Games
Let's start from your latest series "Flower Games", which also gives the name to the exhibition at the Cellar Contemporary gallery in Trento. Why this title? What role do flowers play in your work?
M.B. During my residency in Trento in the summer of 2024, I observed nature, visited the surroundings, the museums, the magnificent Buonconsiglio Castle. It felt natural to incorporate elements of the local flora into my works, objects on display in the city's museums. Part of the works come from my imagination, and part are painted from life.
The flowers are always the part I paint directly from life. The work becomes an "imaginary still life," part of a subjective architecture. For me, the game consists in bringing together these real, imagined, and remembered elements in a kind of memory impression that mixes observation, documentation, and painting.
Melissa Brown, Flower Games @ Cellar Contemporary - Trento, Ph. Greta Pedrotti
The academic path
Your artistic career began with a background in art, printmaking techniques at the Rhode Island School of Design, and later with an MFA in painting at Yale University. How have these educational experiences influenced your artistic approach?
M.B. My work is definitely influenced by my academic path. I'm a big fan of Albrecht Dürer, Hans Holbein, Piranesi. If we think about the history of printmaking compared to painting, the first interesting element we encounter is the "mechanical" aspect, as if there's a "matter-of-factness" in the process of printmaking. I really like this, in addition to the intrinsic quality of this art form, which is its democratic nature.
The subjects themselves are democratic—stories and works meant to be shared as widely as possible. Of course, even European painting, being displayed in churches, had a didactic and educational function, a spreading purpose, but in a different way compared to printmaking, which is based on an "innate democracy," passed from hand to hand and eventually reaching mass production. And it's this democratic and mechanical aspect that I love bringing into my paintings.
Melissa Brown, Flower Games @ Cellar Contemporary - Trento, Ph. Greta Pedrotti... read the rest of the article»
Chance
Your work often combines direct observation, memories, and photographic documentation. How do you balance these different elements in your creative process, especially in the series shown in "Flower Games"? In some works there are also playing cards.
M.B. One theme that interests me—and again, related to printmaking—is playing cards, especially tarot cards. It's believed that tarot cards originated in Northern Italy. The Visconti-Sforza deck is quite well known and probably represents, in figurative terms, the parades of fools that over time became the jokers in card decks.
People used to dress up to allegorically represent different social classes—clergy, people, nobility, military—which then became the major and minor arcana, the card suits, swords, wands... parades in which the social order and reality are flipped, re-imagined, and reinterpreted.

====

◆ Set problem 1 ◆
In the interview, where are tarot cards believed to have originated?
◆ Set problem 2 ◆
Transcribe the interview word for word, starting at "M.B. One theme" and ending at "in card decks.".

◆ Dataset content ◆
====

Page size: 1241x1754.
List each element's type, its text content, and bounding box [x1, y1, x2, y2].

====

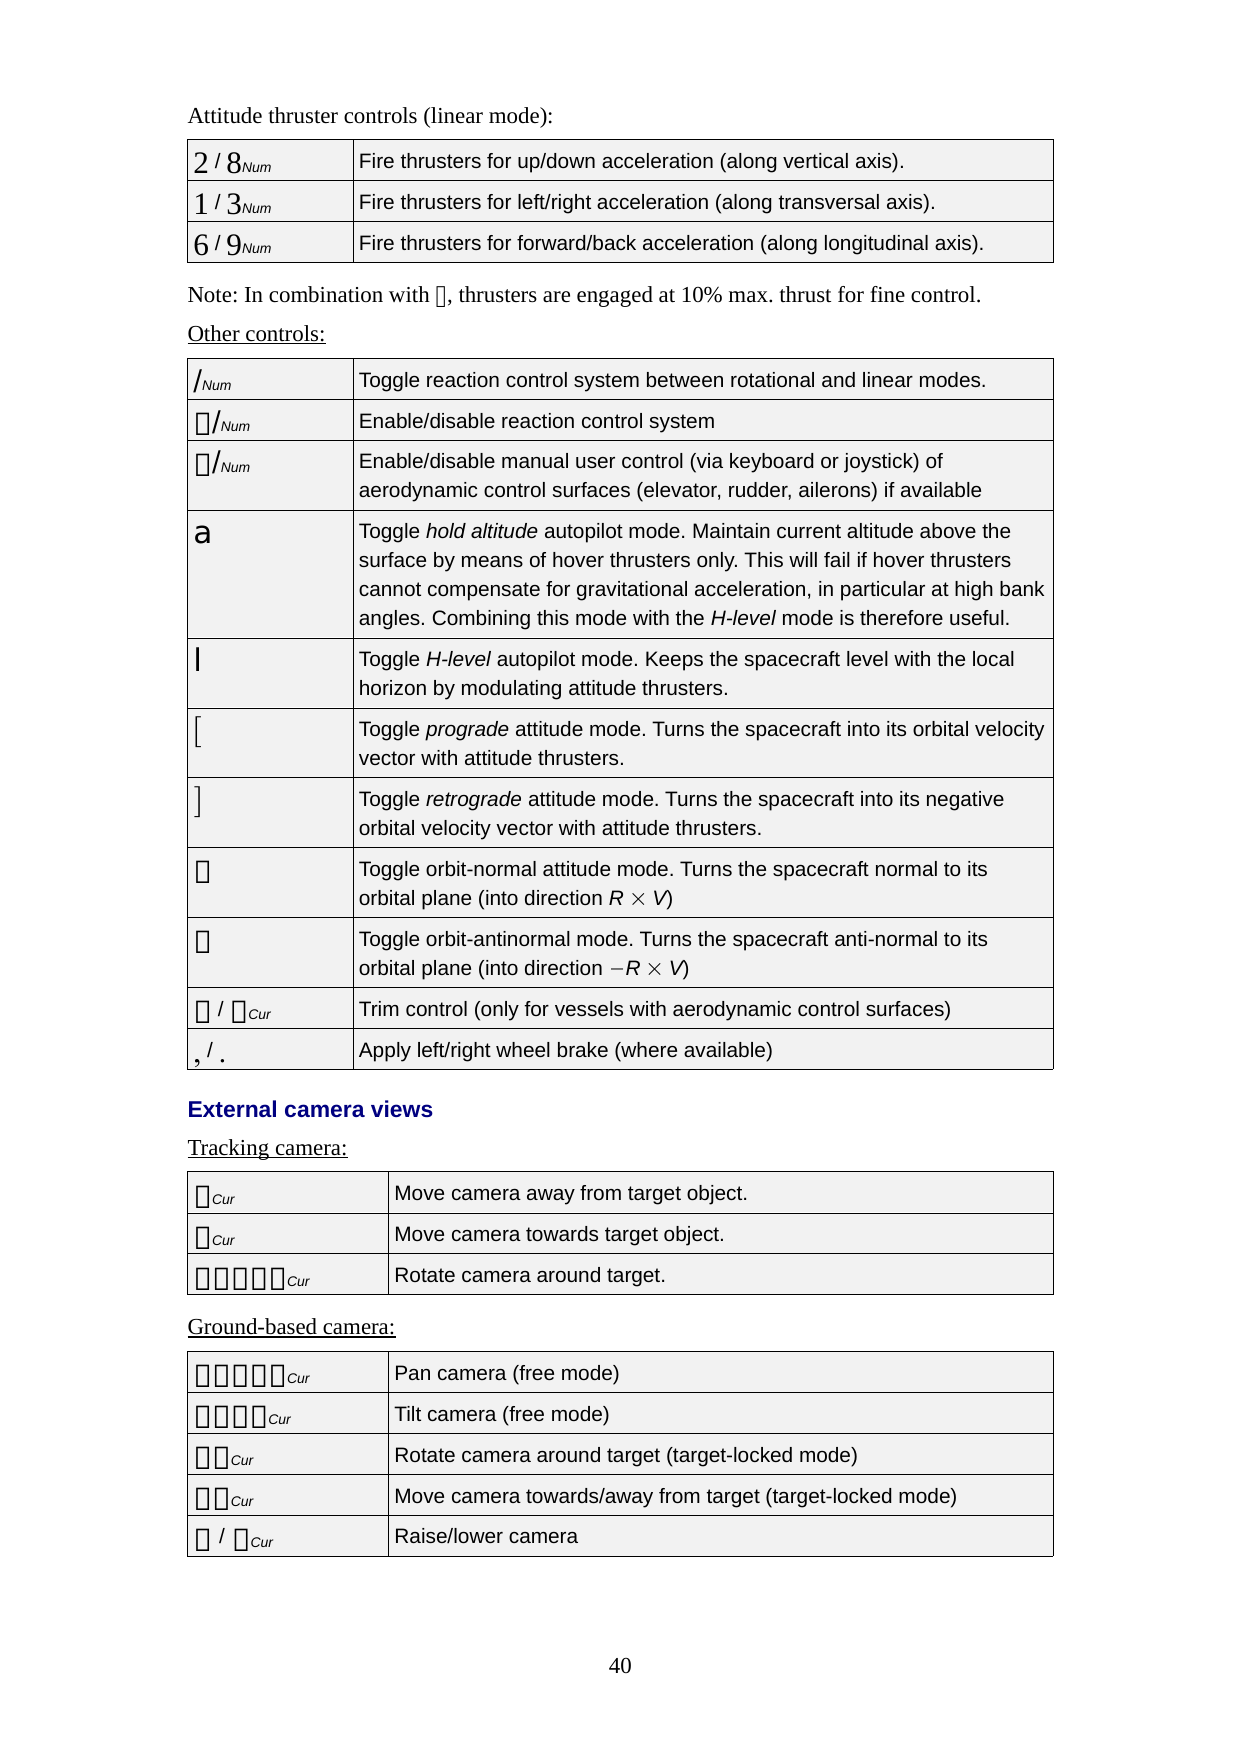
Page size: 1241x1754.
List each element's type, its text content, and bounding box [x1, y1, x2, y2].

====

◆ Full answer 1 ◆
Northern Italy.

◆ Full answer 2 ◆
M.B. One theme that interests me—and again, related to printmaking—is playing cards, especially tarot cards. It's believed that tarot cards originated in Northern Italy. The Visconti-Sforza deck is quite well known and probably represents, in figurative terms, the parades of fools that over time became the jokers in card decks.